Фафхрд только-только сумел убедить себя, что странные голоса, от которых он в панике бежал, были порождены его собственным мозгом, лихорадкой и головной болью. В конце концов, рассуждал он, от удара по голове частенько видишь искры в глазах, а в ушах при этом неотрывно звенит; он должно быть, совсем потерял сознание, раз так легко заблудился в этой темноте. Легкость, с какой он отыскал на этот раз путь обратно, доказывала это. Теперь оставалось одно: убираться из этого грязного логова. Спать нельзя. Дом полон воров, все они разыскивают его, и встречи с ними можно ожидать за любым углом.
Едва он потряс головой, чтобы прийти в себя, на его прочный череп обрушился шестой за эту ночь удар. Самый сильный.
На известие о поимке Фафхрда Слевьяс отреагировал не совсем так, как того ожидал Фиссиф. Он не улыбнулся. Даже не поднял глаз от блюда с холодным мясом, стоявшего перед ним. Он просто пригубил бледно-желтого вина и принялся задумчиво жевать.
— Где череп с камнями? — отрывисто спросил он между двумя глотками.
Фиссиф объяснил ему, что северянин мог спрятать его или потерять где-нибудь в нижних ярусах погребов. Тщательный их обыск мог бы дать ответ на этот вопрос. Или же череп остался у Серого Мышелова…
— Ты убил северянина? — спросил Слевьяс, немного помолчав.

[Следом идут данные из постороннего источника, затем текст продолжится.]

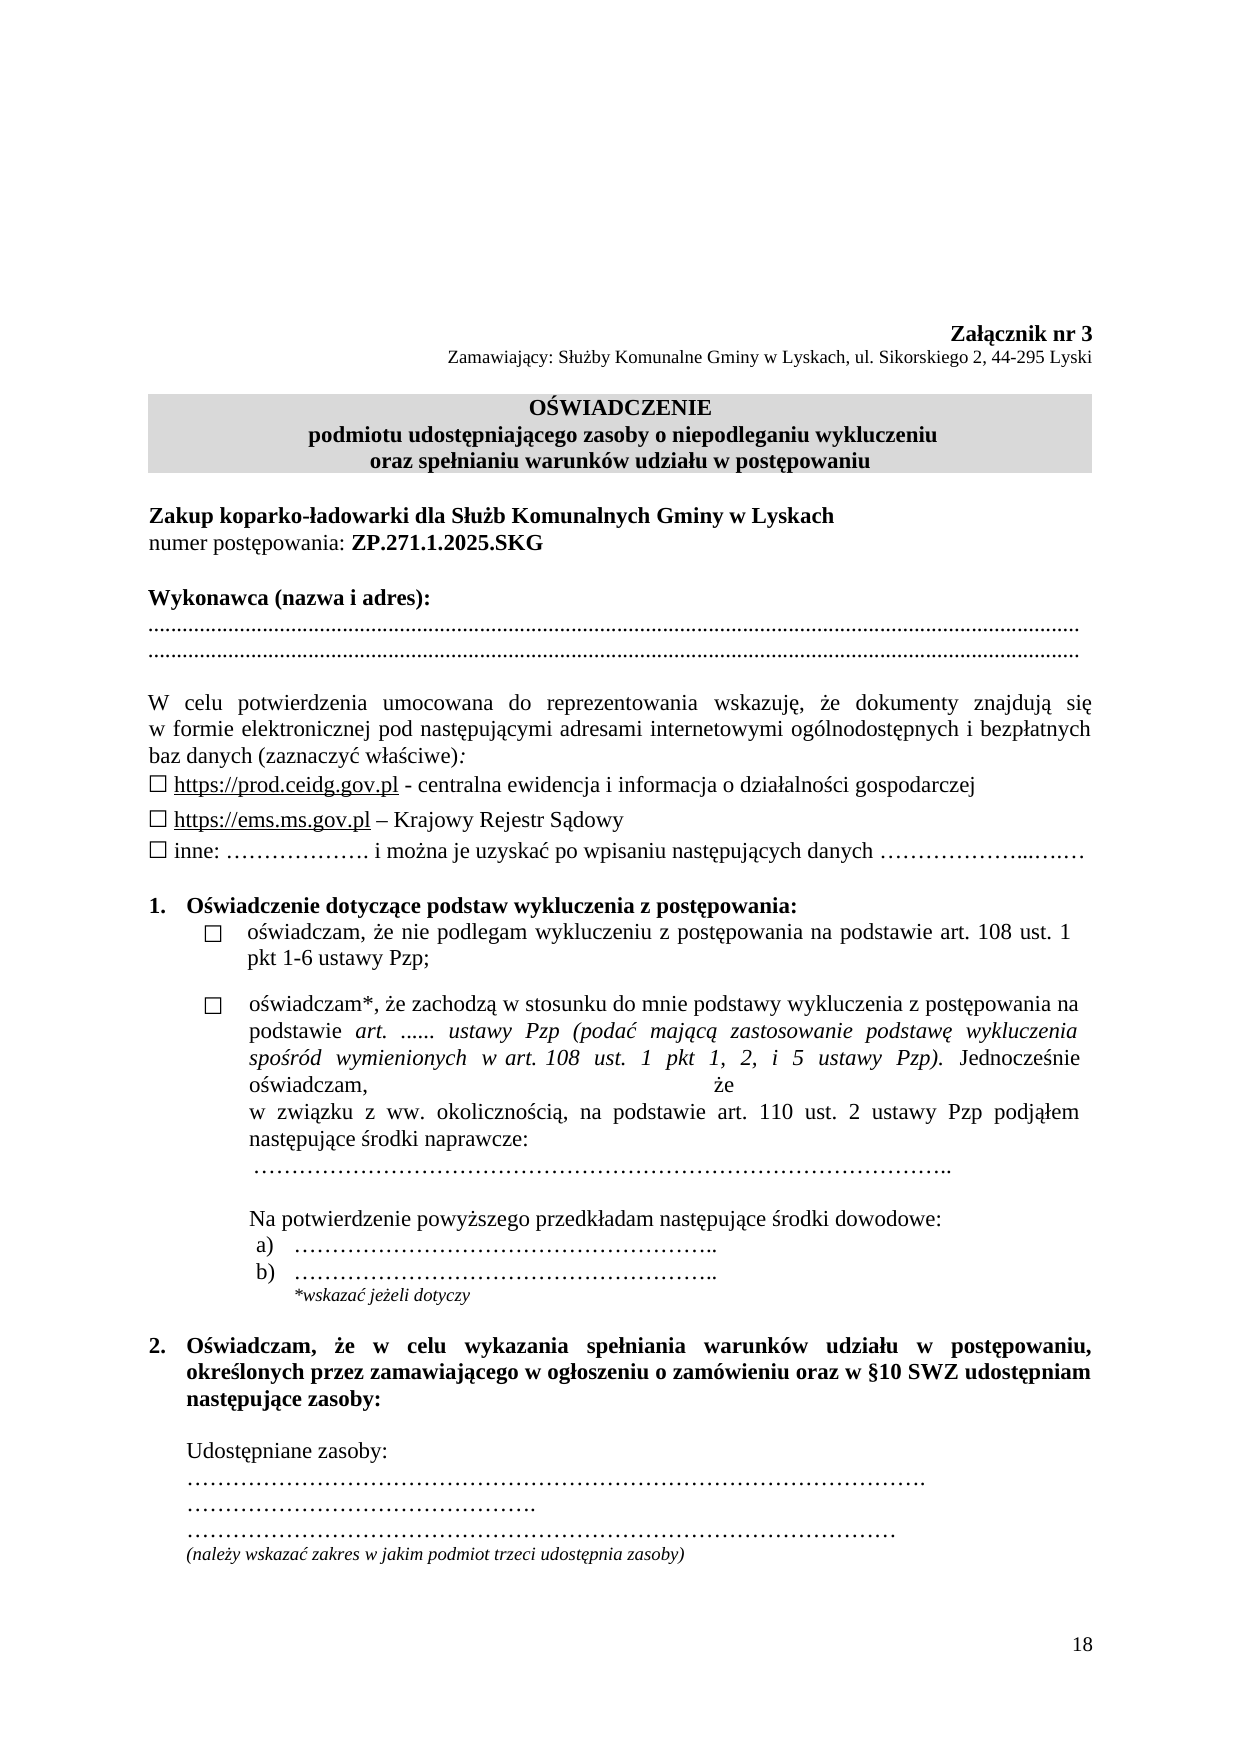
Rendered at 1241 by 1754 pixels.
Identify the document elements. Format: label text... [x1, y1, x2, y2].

text podmiotu udostępniającego zasoby o niepodleganiu wykluczeniu [148, 421, 1092, 447]
text inne: ………………. i można je uzyskać po wpisaniu następujących danych ………………...….… [148, 834, 1092, 865]
text ................................................................................................................................................................... [148, 636, 1093, 663]
text Wykonawca (nazwa i adres): [148, 584, 1093, 610]
text Zamawiający: Służby Komunalne Gminy w Lyskach, ul. Sikorskiego 2, 44-295 Lyski [148, 346, 1093, 368]
list Oświadczenie dotyczące podstaw wykluczenia z postępowania: [149, 892, 1092, 918]
text https://ems.ms.gov.pl – Krajowy Rejestr Sądowy [148, 803, 1092, 834]
text W celu potwierdzenia umocowana do reprezentowania wskazuję, że dokumenty znajdują się w formie elektronicznej pod następującymi adresami internetowymi ogólnodostępnych i bezpłatnych baz danych (zaznaczyć właściwe): [148, 689, 1092, 768]
text Zakup koparko-ładowarki dla Służb Komunalnych Gminy w Lyskach [149, 502, 1093, 528]
text https://prod.ceidg.gov.pl - centralna ewidencja i informacja o działalności gospodarczej [148, 768, 1092, 799]
text Załącznik nr 3 [148, 320, 1093, 346]
text ................................................................................................................................................................... [148, 610, 1093, 636]
table_cell [191, 990, 236, 1306]
text oraz spełnianiu warunków udziału w postępowaniu [148, 447, 1092, 473]
table_cell oświadczam*, że zachodzą w stosunku do mnie podstawy wykluczenia z postępowania na podstawie art. ...... ustawy Pzp (podać mającą zastosowanie podstawę wykluczenia spośród wymienionych w art. 108 ust. 1 pkt 1, 2, i 5 ustawy Pzp). Jednocześnie oświadczam, że w związku z ww. okolicznością, na podstawie art. 110 ust. 2 ustawy Pzp podjąłem następujące środki naprawcze: ……………………………………………………………………………….. Na potwierdzenie powyższego przedkładam następujące środki dowodowe: ……………………………………………….. ……………………………………………….. *wskazać jeżeli dotyczy [236, 990, 1092, 1306]
text Udostępniane zasoby: [186, 1437, 1093, 1464]
table_header oświadczam, że nie podlegam wykluczeniu z postępowania na podstawie art. 108 ust. 1 pkt 1-6 ustawy Pzp; [236, 918, 1092, 990]
text numer postępowania: ZP.271.1.2025.SKG [149, 528, 1093, 555]
table_header [191, 918, 236, 990]
text OŚWIADCZENIE [148, 394, 1092, 421]
text …………………………………………………………………………………….……………………………………….………………………………………………………………………………… [186, 1464, 1093, 1543]
text (należy wskazać zakres w jakim podmiot trzeci udostępnia zasoby) [186, 1543, 1093, 1564]
list Oświadczam, że w celu wykazania spełniania warunków udziału w postępowaniu, określonych przez zamawiającego w ogłoszeniu o zamówieniu oraz w §10 SWZ udostępniam następujące zasoby: [149, 1332, 1093, 1411]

— Ну не совсем, — гордо отвечал Фиссиф, — просто перетряхнул ему все мозги.
Фиссиф ожидал похвалы, дружеского кивка, но ответом ему был холодный, пронизывающий взгляд, смысл которого невозможно было понять. Слевьяс тщательно прожевал очередной кусок мяса, проглотил его, а потом основательно запил вином. И все это время глаза его были прикованы к Фиссифу.
Наконец он сказал:
— Если бы оказалось, что ты убил его, тебя сейчас уже пытали бы. Видишь ли, пузан, я не доверяю тебе. Слишком многое свидетельствует против тебя. Если ты сговорился с ними, смерть северянина скрыла бы твое предательство. Может быть, ты и попытался сделать это. К твоему счастью, у него крепкий череп.
Деловой тон остановил возражения Фиссифа. Слевьяс допил остатки содержимого своего кубка, откинулся назад и махнул ученикам, чтобы уносили посуду.
— Северянин пришел в себя? — отрывисто спросил он.
Фиссиф кивнул и добавил:
— Он словно бы в лихорадке. Рвется из пут и что-то бормочет. Что-то неразборчивое насчет завтрашней полночи. Трижды повторил он эти слова. А все остальное — на своем чужестранном языке.
Вошел тощий крысоухий вор.
— Мастер, — сказал он, подобострастно склоняясь, — мы нашли Серого Мышелова. Он сидит в таверне “Серебряный Угорь”. Несколько наших наблюдают за ним. Захватить его или убить?